Researchers at the California Department of Public Health combed through a Food and Drug Administration database of contaminated supplements for 2007 to 2016.

The findings suggest that about 80% of the dietary supplements were contaminated by one drug that should not have been in the product and 20% contained at least two such drugs. In the case of two particular supplements, researchers found six unapproved drugs.

The most common contaminants in supplements were sildenafil (Viagra) for sexual enhancement products; sibutramine and phenolphthalein in weight-loss products (both are banned by the FDA); and steroids in muscle-building supplements.

According to the study, more than half of the time, the FDA fails to enforce the recalls of supplements it has identified as containing unapproved drug ingredients.

Dietary supplements represent a $35 billion market, with more than 50% of the United States’ population consuming them.

Most supplement consumers wrongly believe that the products they are purchasing are regulated or vetted in some way. However, due to a 1994 law known as the Dietary Supplement Health and Education Act, such products are regulated as food. Therefore, they do not have to adhere to the strict rules or be subject to regulatory oversight like pharmaceuticals.

But — as this new study shows — many supplements contain pharmaceuticals. Worst of all, some products contain unlabeled pharmaceuticals. In light of this reality, the 1994 act ought to be overhauled. Many dietary supplements, such as vitamins, are risk-free, but the same can’t be said about the vast majority of sex, weight loss, and bodybuilding supplements — it is these categories that should be targeted for regulation.

“There’s many problems with the law [regulating supplements], so the ideal situation would be to revise the law so the FDA could do this much more efficiently,” Pieter Cohen, an assistant professor at Harvard Medical School who has studied the dangers of supplements, told Gizmodo. “One common-sense situation would be that individual brands need to be registered with the FDA prior to sale. And if they were found to be adulterated, the FDA would withdraw the registration and make them illegal to sell.”

Meanwhile, the FDA said that it is aware of the study’s findings and is in the process of analyzing them.
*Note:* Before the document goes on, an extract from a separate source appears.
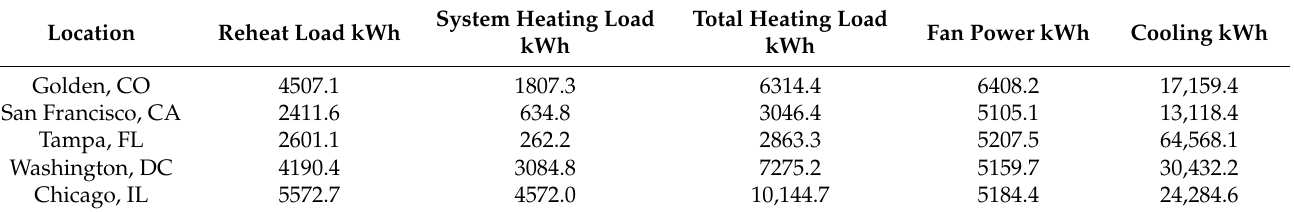
Table 2. Annual energy fan consumption and loads for baseline (Strategy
“The FDA is committed to doing everything within its resources and authorities to identify and remove unsafe products from the market, and we continue to work collaboratively with all of our stakeholders to help ensure that products marketed as dietary supplements are safe, well-manufactured, and accurately labeled,” reads their public statement.
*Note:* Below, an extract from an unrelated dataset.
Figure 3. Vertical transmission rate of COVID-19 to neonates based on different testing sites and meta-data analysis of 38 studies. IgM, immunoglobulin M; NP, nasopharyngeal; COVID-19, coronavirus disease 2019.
When the FDA finds a supplement product that contains potentially hazardous ingredients, such as undeclared active pharmaceuticals, the agency said it works to remove it from the market. The challenge lies in the fact that even after a recall, other distributors may continue to sell the adulterated or misbranded product. The FDA has also found that distributors often re-label products to evade detection.

“Despite these challenges, the FDA recognizes the seriousness of this problem and continues to act within its resources and authorities to address this problem as best it can,” a FDA spokesman said.

The new findings were reported in the journal JAMA Network Open.